One of the biggest mistakes homebuyers make is that they don’t do their homework. Buyers think that they’re getting a good deal on their mortgage, but they fail to realize that they could be paying thousands of dollars in unnecessary fees. Before signing your paperwork, check if you are being charged with any add-on or surprise fees (Statutory Fees Vs. Mandatory Fees Vs. Customary Fees).
Know which fees are negotiable
Some fees are negotiable, and some are non-negotiable. In fact, it is not that fees are negotiable per se, but some Services that are required to originate the loan like (credit report, appraisal, etc) are not allowed by the lender to be picked by the borrower. Hence they are deemed ‘Services You Cannot Shop For’ (Section B. of Official Loan Estimate) whereas there are Services that by law, allow the borrower to pick. And those services are typically cheaper elsewhere than what your lender/bank provides.
Why am I so certain? Stay tuned, I will do a separate blog on this topic in detail.
Let them know you’re serious
Let them know you are serious by bringing quotes from other lenders showing the same services being provided for lower fees. Showing that you’re going to another lender means they will either have to beat that quote or they could lose your business. If they don’t seem worried, just walk away and take your business elsewhere!
When applying for a mortgage, you generally have at least two possible rates and options from which to choose. The lender is aware of these possibilities, too, so they’ll often attempt to get you locked into an agreement by providing you with an initial Loan Estimate that can seem reasonable at first glance. However, it’s important to remember that your best bargaining chip is usually having Loan Estimates from other lenders in hand. So get out those loan offers and start comparing!

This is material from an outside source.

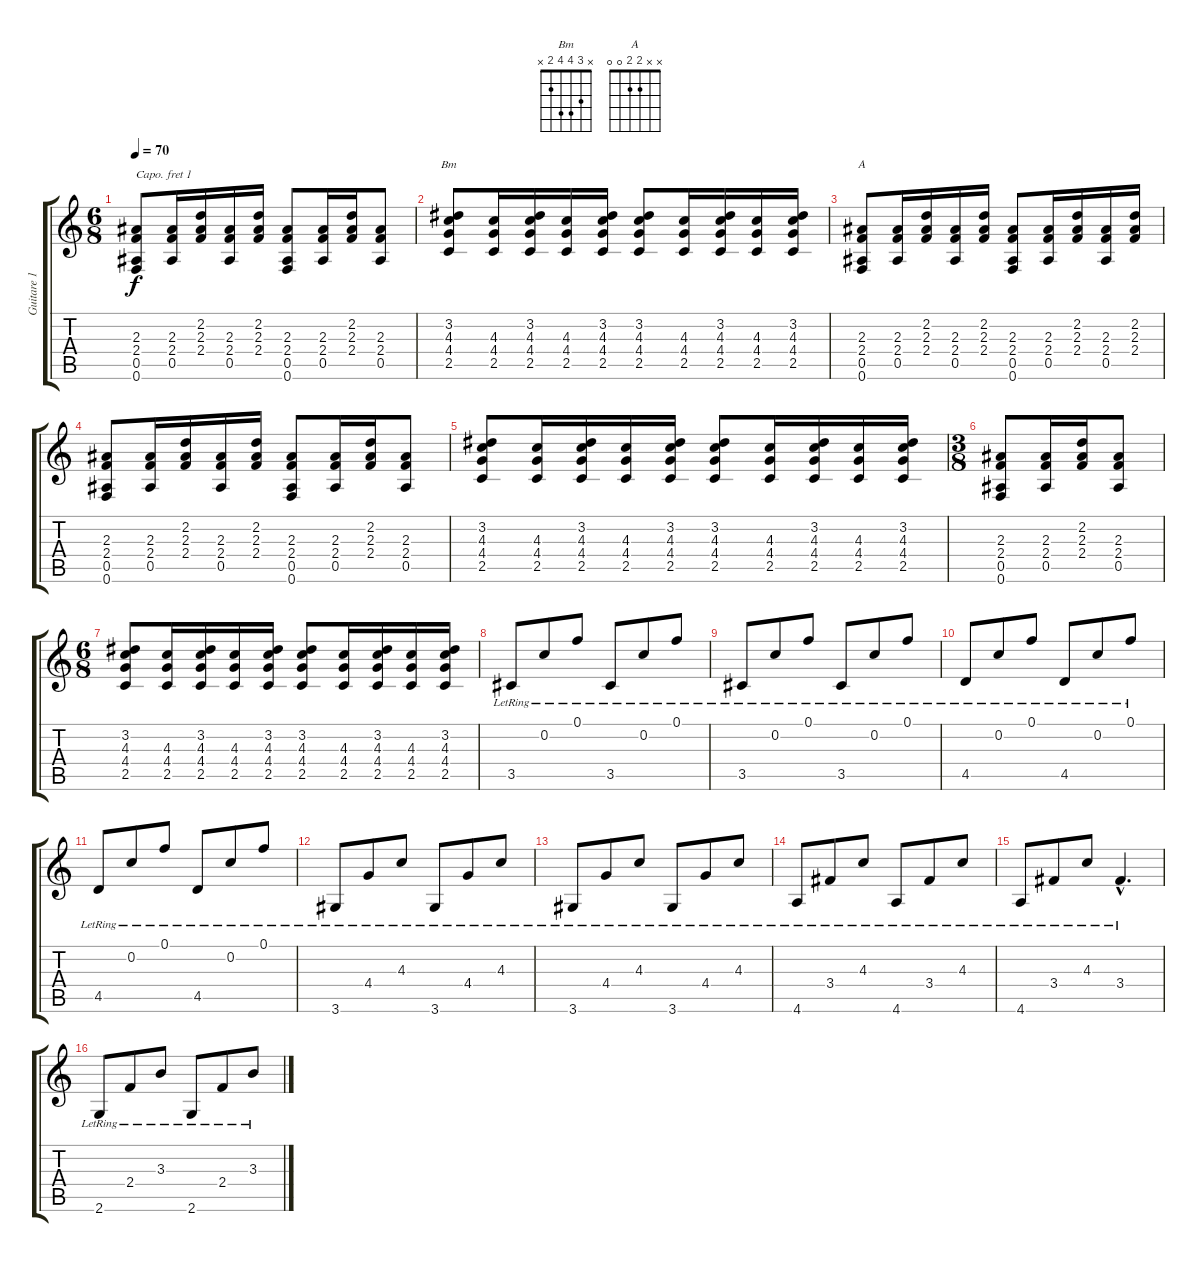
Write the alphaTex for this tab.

How do you compare official loan estimates from two lenders?
You might notice that two LEs from different lenders sometimes look quite different – even though they’re supposed to be exactly the same. That’s because each lender is allowed to produce their own version of what’s known as an LE – so it pays to pay attention. The good news is that comparing LEs from two different lenders can often help you spot mistakes and make sure you’re getting good value for money on your mortgage. The only caveat here is that, while you may do well using our tips on how to compare official loan estimates, there are many other factors involved in getting a good deal on your mortgage (such as making sure you are comparing apples-to-apples) so you should still always ensure you’re well informed before taking out any new loan or mortgage.
Don’t just assume all these fees are legit: If something doesn’t add up when you get more than one estimate from different lenders, say so. Banks have been fined millions of dollars for advertising incorrect fees in past years and know that borrowers regularly lose out by paying them extra interest payments over the life of loans due to improper charges being applied. Remember – it’s still your responsibility to make sure no lender is trying to pull a fast one on you.